Picked (like a pumpkin?) by the Astros in the 13th round of the 2009 draft out of Northwestern University, Goebbert was acquired by the A's for Travis Blackley on April 4, 2013. The Padres landed him on May 15 this summer for Kyle Blanks (maybe it's just me, but I like to envision A's general manager Billy Beane phoning then-Padres GM Josh Byrnes during the trade talks saying, "Trick or treat.").
"It's been a blessing, an absolute blessing," Goebbert says of the deal. "You couldn't play in a better city, and we have a lot of support here."
The Padres have enjoyed getting to know him, too.
"We like his versatility," Padres manager Bud Black said. "We felt his best role would be to fit onto a National League team."
He can play first base, the corner outfield positions and, as a lefty bat, he's good off the bench as a pinch-hitter. In that role, he's hitting .316 (6 for 19) for the Padres.
Knowing how loyal Black is to his players, I asked whether the manager would be ordering his Halloween pumpkin to be shipped from Illinois this year.
"He's talking big stuff about those pumpkins," Black said, grinning. "I'm going to have to see about that."
The farm is 200 acres, about 80 of which are devoted to pumpkins, according to Goebbert.

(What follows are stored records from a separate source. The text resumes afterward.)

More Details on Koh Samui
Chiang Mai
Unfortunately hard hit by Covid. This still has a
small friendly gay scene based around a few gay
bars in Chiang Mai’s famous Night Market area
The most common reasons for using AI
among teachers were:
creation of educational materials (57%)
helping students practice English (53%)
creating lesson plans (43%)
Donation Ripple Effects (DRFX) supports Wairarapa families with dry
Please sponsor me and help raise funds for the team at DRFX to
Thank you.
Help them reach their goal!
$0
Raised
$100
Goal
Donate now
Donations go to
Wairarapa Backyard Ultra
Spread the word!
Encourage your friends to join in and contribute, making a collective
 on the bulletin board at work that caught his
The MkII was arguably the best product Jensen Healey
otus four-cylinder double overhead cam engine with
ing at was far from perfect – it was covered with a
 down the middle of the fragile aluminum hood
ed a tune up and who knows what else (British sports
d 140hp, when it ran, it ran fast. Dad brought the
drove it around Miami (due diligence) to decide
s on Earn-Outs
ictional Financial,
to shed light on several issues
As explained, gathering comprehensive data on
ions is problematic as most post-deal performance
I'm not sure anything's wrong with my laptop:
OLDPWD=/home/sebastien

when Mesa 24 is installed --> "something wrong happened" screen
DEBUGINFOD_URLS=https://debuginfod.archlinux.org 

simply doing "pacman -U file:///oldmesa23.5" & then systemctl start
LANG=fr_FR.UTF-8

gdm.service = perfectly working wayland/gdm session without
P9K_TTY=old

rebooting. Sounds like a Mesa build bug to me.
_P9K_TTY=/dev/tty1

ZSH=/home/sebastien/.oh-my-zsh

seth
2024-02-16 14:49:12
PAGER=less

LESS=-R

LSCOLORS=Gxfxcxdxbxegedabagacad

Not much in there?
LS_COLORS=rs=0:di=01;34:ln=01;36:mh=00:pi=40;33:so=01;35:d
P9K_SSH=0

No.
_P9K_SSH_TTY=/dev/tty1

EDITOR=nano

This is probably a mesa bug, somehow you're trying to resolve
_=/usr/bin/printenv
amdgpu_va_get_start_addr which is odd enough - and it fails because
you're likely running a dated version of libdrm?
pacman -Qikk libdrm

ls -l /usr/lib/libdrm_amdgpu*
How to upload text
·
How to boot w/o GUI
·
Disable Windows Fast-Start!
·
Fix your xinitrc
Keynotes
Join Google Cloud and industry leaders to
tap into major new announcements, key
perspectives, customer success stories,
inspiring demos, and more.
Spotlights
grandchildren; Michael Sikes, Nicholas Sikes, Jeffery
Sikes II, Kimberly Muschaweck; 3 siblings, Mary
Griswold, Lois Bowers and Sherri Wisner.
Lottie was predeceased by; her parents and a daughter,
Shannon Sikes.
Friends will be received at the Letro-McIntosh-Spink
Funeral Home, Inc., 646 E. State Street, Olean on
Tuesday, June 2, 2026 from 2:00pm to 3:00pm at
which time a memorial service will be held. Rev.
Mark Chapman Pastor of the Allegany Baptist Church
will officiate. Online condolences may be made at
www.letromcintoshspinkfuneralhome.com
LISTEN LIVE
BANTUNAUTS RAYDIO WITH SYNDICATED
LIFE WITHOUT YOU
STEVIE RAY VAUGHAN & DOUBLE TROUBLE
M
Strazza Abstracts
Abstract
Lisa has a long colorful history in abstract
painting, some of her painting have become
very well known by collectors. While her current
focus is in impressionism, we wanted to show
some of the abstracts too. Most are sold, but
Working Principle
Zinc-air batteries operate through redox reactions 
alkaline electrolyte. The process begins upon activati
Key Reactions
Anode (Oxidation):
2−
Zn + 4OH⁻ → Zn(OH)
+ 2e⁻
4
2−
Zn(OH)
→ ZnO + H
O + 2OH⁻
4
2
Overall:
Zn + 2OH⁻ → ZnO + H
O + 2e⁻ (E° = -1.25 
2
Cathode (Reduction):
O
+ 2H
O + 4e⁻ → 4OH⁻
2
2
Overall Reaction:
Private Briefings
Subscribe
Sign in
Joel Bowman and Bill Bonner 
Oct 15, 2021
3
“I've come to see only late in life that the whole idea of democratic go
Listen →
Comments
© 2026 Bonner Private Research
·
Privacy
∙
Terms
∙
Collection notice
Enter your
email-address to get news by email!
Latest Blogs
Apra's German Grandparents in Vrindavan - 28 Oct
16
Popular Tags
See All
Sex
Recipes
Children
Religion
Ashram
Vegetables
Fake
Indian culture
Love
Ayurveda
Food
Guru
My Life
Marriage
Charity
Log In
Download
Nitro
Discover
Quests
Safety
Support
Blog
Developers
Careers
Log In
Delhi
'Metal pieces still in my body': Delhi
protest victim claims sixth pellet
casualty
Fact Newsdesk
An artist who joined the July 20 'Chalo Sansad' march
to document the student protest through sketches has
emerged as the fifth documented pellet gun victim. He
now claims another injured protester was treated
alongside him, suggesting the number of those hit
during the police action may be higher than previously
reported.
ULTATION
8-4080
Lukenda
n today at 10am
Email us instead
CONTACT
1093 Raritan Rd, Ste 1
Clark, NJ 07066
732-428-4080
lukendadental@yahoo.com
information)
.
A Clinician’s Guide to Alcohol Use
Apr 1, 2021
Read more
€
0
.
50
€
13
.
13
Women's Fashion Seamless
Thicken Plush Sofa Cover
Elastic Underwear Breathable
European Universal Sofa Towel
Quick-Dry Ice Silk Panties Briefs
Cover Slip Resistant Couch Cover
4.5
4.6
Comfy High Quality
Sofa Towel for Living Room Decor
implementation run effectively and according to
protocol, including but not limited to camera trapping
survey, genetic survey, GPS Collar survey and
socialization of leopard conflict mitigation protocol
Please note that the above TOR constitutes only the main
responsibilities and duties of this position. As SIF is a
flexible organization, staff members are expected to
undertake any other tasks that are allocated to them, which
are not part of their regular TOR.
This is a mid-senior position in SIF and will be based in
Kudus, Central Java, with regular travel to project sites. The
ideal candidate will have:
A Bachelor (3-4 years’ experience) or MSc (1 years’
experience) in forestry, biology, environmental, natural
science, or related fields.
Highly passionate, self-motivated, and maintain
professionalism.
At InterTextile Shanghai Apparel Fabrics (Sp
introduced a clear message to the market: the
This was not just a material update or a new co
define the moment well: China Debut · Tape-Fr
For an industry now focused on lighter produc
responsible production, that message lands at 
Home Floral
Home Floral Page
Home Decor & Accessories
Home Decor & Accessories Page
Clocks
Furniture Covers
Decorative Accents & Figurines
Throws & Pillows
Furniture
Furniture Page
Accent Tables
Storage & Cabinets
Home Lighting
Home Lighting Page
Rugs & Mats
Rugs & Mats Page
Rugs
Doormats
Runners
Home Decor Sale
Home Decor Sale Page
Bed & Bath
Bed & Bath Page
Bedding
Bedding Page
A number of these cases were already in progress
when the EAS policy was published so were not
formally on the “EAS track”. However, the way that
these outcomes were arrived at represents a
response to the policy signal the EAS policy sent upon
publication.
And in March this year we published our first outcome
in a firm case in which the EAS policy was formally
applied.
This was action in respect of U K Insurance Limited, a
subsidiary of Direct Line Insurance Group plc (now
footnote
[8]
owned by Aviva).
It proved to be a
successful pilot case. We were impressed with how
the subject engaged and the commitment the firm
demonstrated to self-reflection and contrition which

They also grow squash, tomatoes, peppers and sweet corn.
As a kid, as long as Jake played sports, he was excused from most of his chores on the farm. But in the summers and between seasons - he played baseball, basketball and football in high school - he worked.
The batting cage is still in that big ol' white milk barn - same pitching machine his parents got him for Christmas during his childhood - but now, when he is home during the winter, he takes his swings in a better facility.
The family's personal-record pumpkin checked in at 1,500 pounds a few years back. And the fact that this remains a humble family farm with all hands on deck can be found smack in the middle of the corn maze designed each year by his father.
The trick? Not as difficult as it sounds, Goebbert said: When the corn is still real low, you simply cut the maze with a lawnmower. And you keep mowing. As opposed to the bigger, corporate farms that use tractors and a GPS to design the maze.
"Those are the ones you see from the air," Goebbert said. "We do it the old-school way."
And no, all these years later, he has not tired of pumpkin pie.
"You can't get sick of pumpkin pie," he said, grinning. "And the apple cider donuts we make, you don't get sick of those, either."
Only hitch I could find in this entire, bright orange Halloween tale is this: As Goebbert told Fox Sports San Diego analyst Mark Grant earlier this summer, believe it or not, he STILL has never seen "It's the Great Pumpkin, Charlie Brown."
"I need to watch that, actually," he said. "I really don't know how I've never seen it, to be honest."
Likely, though, he won't have time until, say, November.
"They're expecting me to work the weekend I get home," Goebbert said. "It's going to be fun."